At some point, somebody is going to tell you that “an array is just a pointer”. That person is not correct.

When you declare an array (either fixed- or variable-length), enough storage is set aside for the elements of that array and nothing else; no storage is set aside for any metadata such as the array length or a pointer to the first element. Given the declaration

T a[N];

then the storage will look something like this:

    +---+
 a: |   | a[0]
    +---+
    |   | a[1]
    +---+
    |   | a[2]
    +---+
     ...
    +---+ 
    |   | a[N-1]
    +---+

There is no object a apart from the array elements themselves (or, more properly, the object a is the elements of the array), and the expression a may not be the target of an assignment.

But…

The expression a[i] is defined as *(a + i); that is, given a pointer value a, offset i elements (not bytes!) from that address and dereference the result. But if a is not a pointer, how can that work?
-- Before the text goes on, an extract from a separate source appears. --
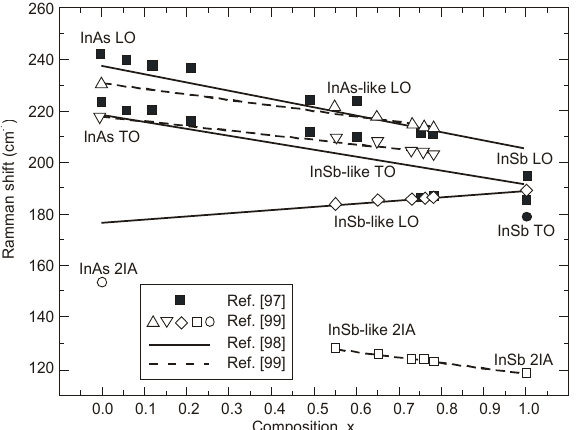
Figure 21. Intrinsic absorption coefficient for Hg 1 − x Cd x Te, InSb, and lattice-matched InAs 0.911 Sb 0.09 and InAs/InAsSb SLs at room temperature.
Like this – except when it is the operand of the sizeof or unary & operators, or is a string literal used as an array initializer in a declaration, an expression of type “N-element array of T” will be converted (“decay”) to an expression of type “pointer to T“, and the value of the expression will be the address of the first element of the array.
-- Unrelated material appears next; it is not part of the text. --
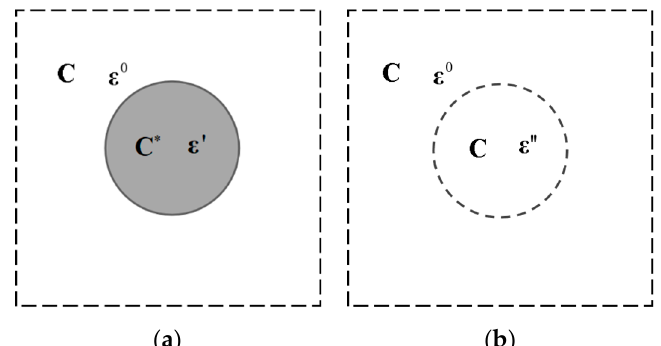
Figure 1. Equivalent transformation of ( a ) an inhomogeneous inclusion to ( b ) a homogeneous inclusion subjected to eigenstrain ε (cid:48)(cid:48)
This has several implications:

  • The expressions a, &a, and &a[0] will all yield the same value (the address of the first element of the array), but the types of the expressions will be different (T *, T (*)[N], and T *, respectively);
  • The subscript operator [] works equally well with both array expressions and pointer expressions (indeed, it’s defined to work on pointer expressions);
  • When you pass an array expression to a function, what you are actually passing is a pointer value, not the entire array;

For dynamic arrays, the situation is different. Given the line

T *p = malloc( sizeof *p * N );

then your storage will look something like this:

   +---+
p: |   | ---+
   +---+    |
    ...     |
     +------+
     |
     V
   +---+
   |   | p[0]
   +---+
   |   | p[1]
   +---+
    ...   
   +---+
   |   | p[N-1]
   +---+

In this case, p is a separate object from the array. Thus, &p won’t give you the same value as p and &p[0], and its type will be T ** as opposed to T (*)[N]. Also, since p is just a pointer variable, you can assign a new value to it (although if you do so without freeing the memory it points to first, you’ll create a memory leak).

Similarly, sizeof p won’t behave like sizeof a; it will simply return the size of the pointer variable, not the size of the allocated memory that the pointer points to.